This chapter will give you a short overview, how Ethereal is working.

The following will give you a simplified overview of Ethereals function blocks:

The function blocks in more detail: GTK 1/2 Handling of all user input/output (all windows, dialogs and such). Source code can be found in the gtk directory. Core Main "glue code" that holds the other blocks together, source code can be found in the root directory. Epan Ethereal Package ANalyzing (XXX - is this correct?) the packet analyzing engine, source code can be found in the epan directory. Protocol-Tree - Keep data of the capture file protocol information. Dissectors - The various protocol dissectors in epan/dissectors. Plugins - Some of the protocol dissectors are implemented as plugins, source code at plugins. Display-Filters - the display filter engine at epan/dfilter. Capture Capture engine. Wiretap The wiretap library is used to read/write capture files in libpcap and a lot of other file formats, the source code is in the wiretap directory. Win-/libpcap (not part of the Ethereal package) The platform dependant packet capture library, including the capture filter engine.

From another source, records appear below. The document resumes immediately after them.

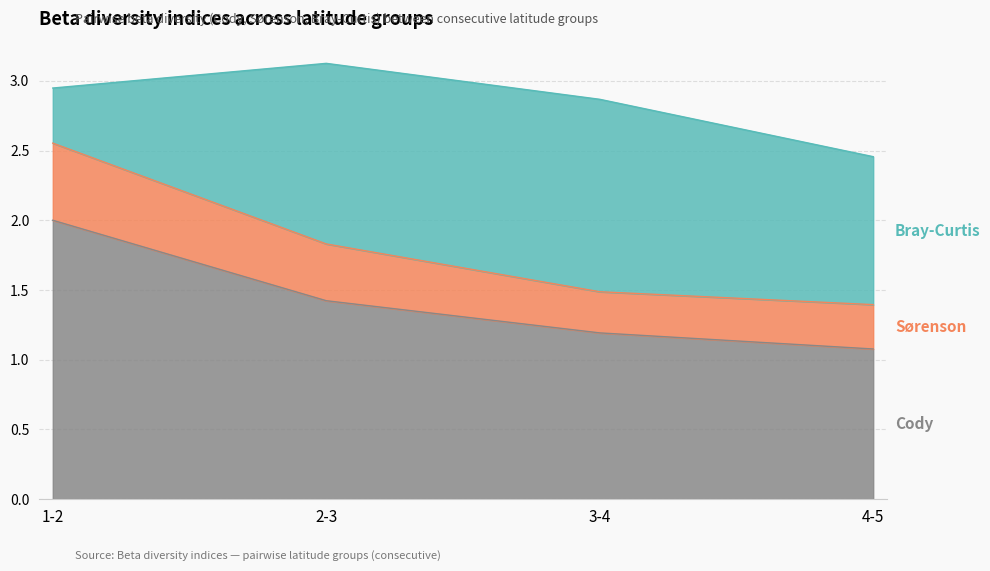

At which label does Cody reach its minimum?

4-5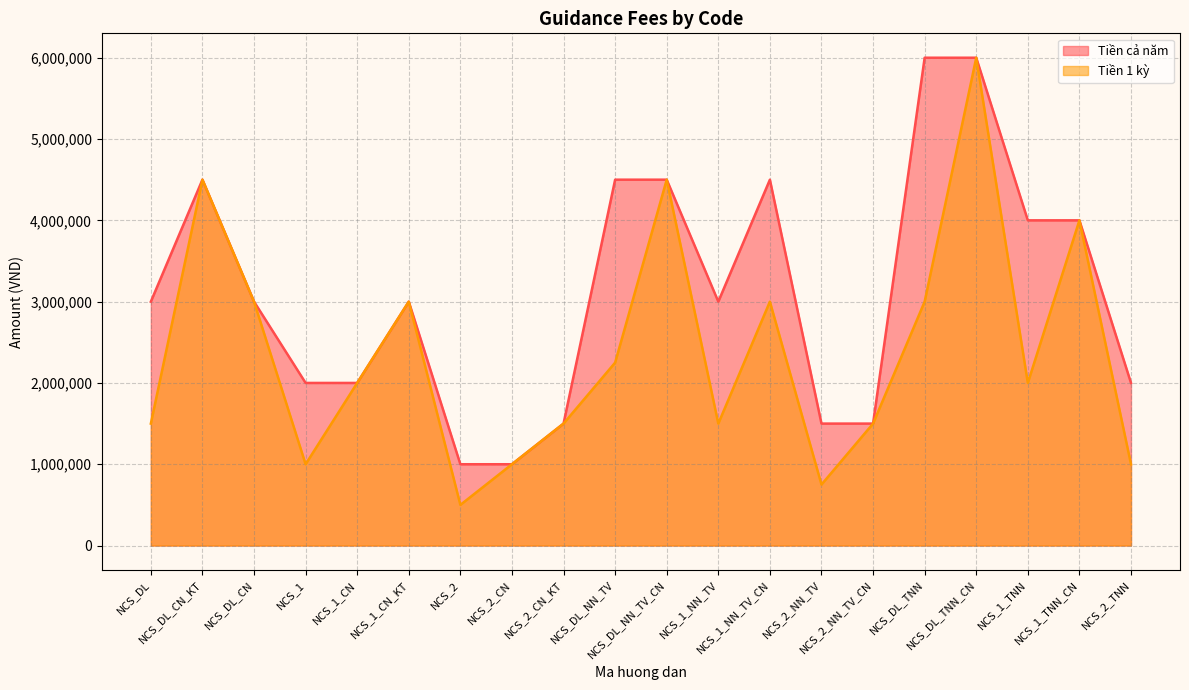

True or false: Tiền 1 kỳ and Tiền cả năm intersect in this chart.

False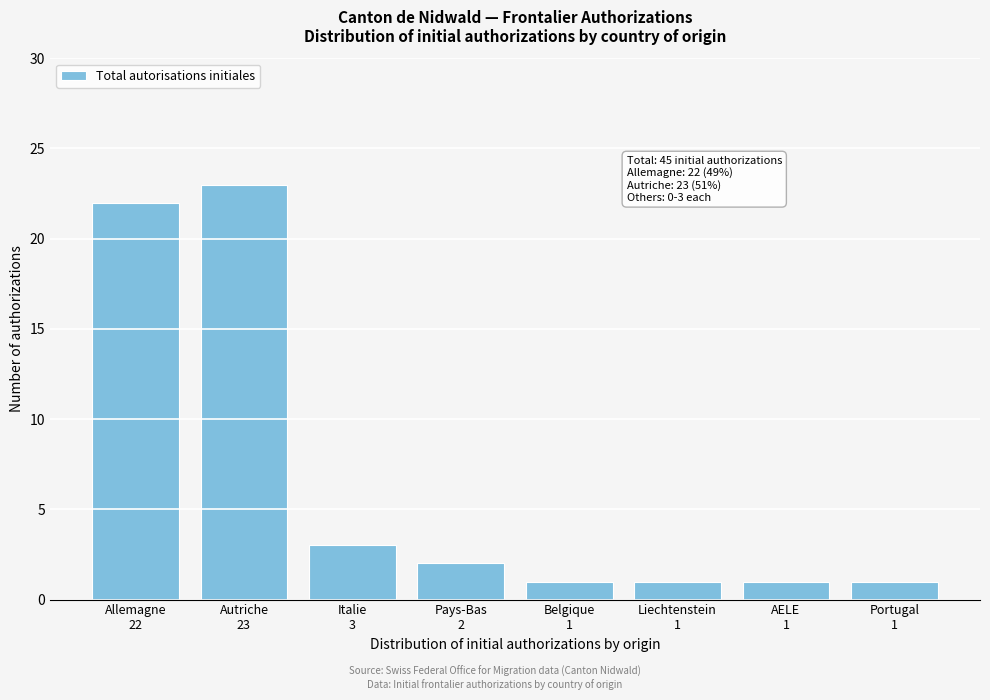

Reading left to right, transcribe all the data shown in this chart.

22	23	3	2	1	1	1	1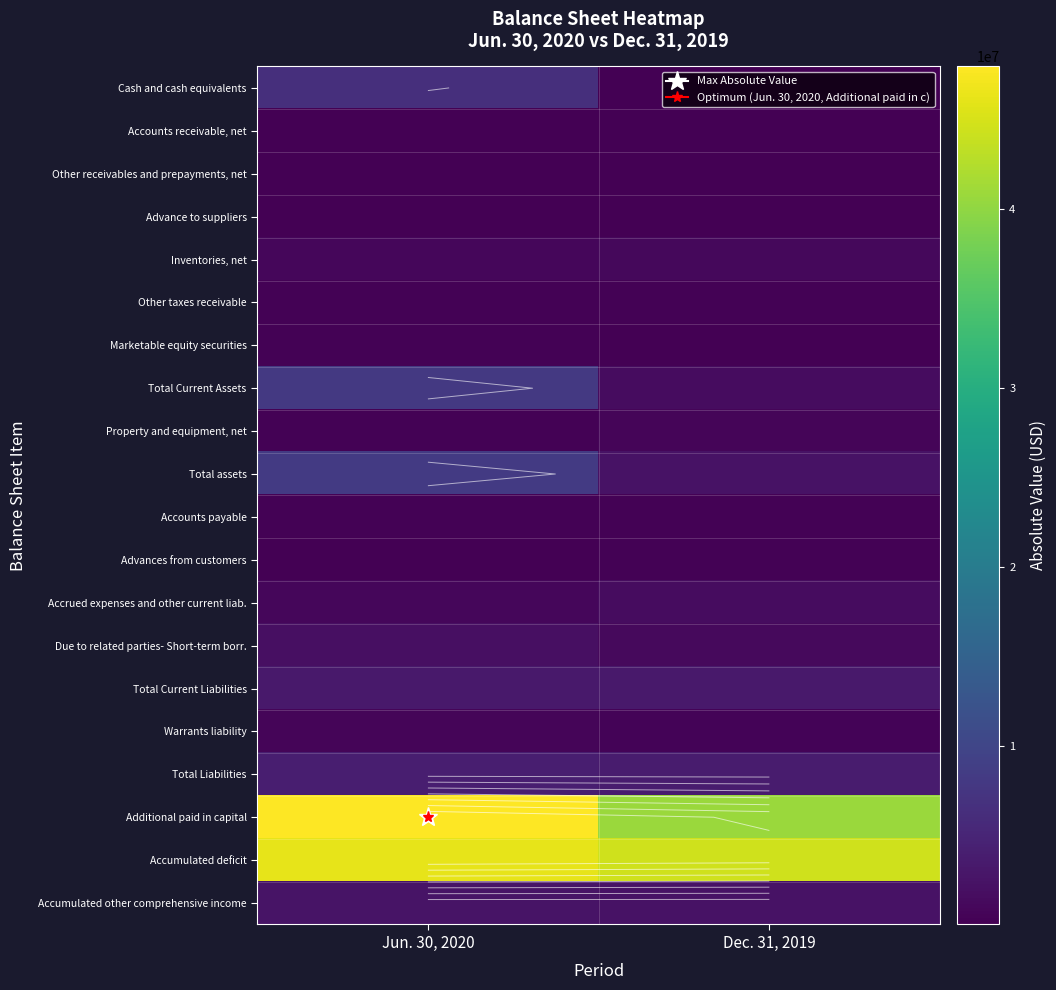

Which has a higher value, Jun. 30, 2020 or Dec. 31, 2019?

Jun. 30, 2020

That's the reason why we still have different display and capture filter syntax, as two different filtering engines used.

Capturing will take packets from a network adapter, and save them to a file on your harddisk. To hide all the lowlevel machine dependant details from Ethereal, the libpcap/WinPcap (see ) library is used. This library provides a general purpose interface to capture packets from a lot of different network interface types (Ethernet, Token Ring, ...).

Ethereal can read and write capture files in it's natural file format, the libpcap format, which is used by many other network capturing tools, e.g. tcpdump. In addition to this, as one of it's strengths, Ethereal can read/write files in many different file formats of other network capturing tools. The wiretap library, developed together with Ethereal, provides a general purpose interface to read/write all the file formats. If you need to add another capture file format, this is the place to start.

While Ethereal is loading packets from a file, each packet is dissected. Ethereal tries to detect what kind of packet it is and getting as much information from it as possible. In this run, only the information showed in the packet list pane is needed though. As the user selects a specific packet in the packet list pane, this packet will be dissected again. This time, Ethereal tries to get every single piece of information and put it into the packet details pane then.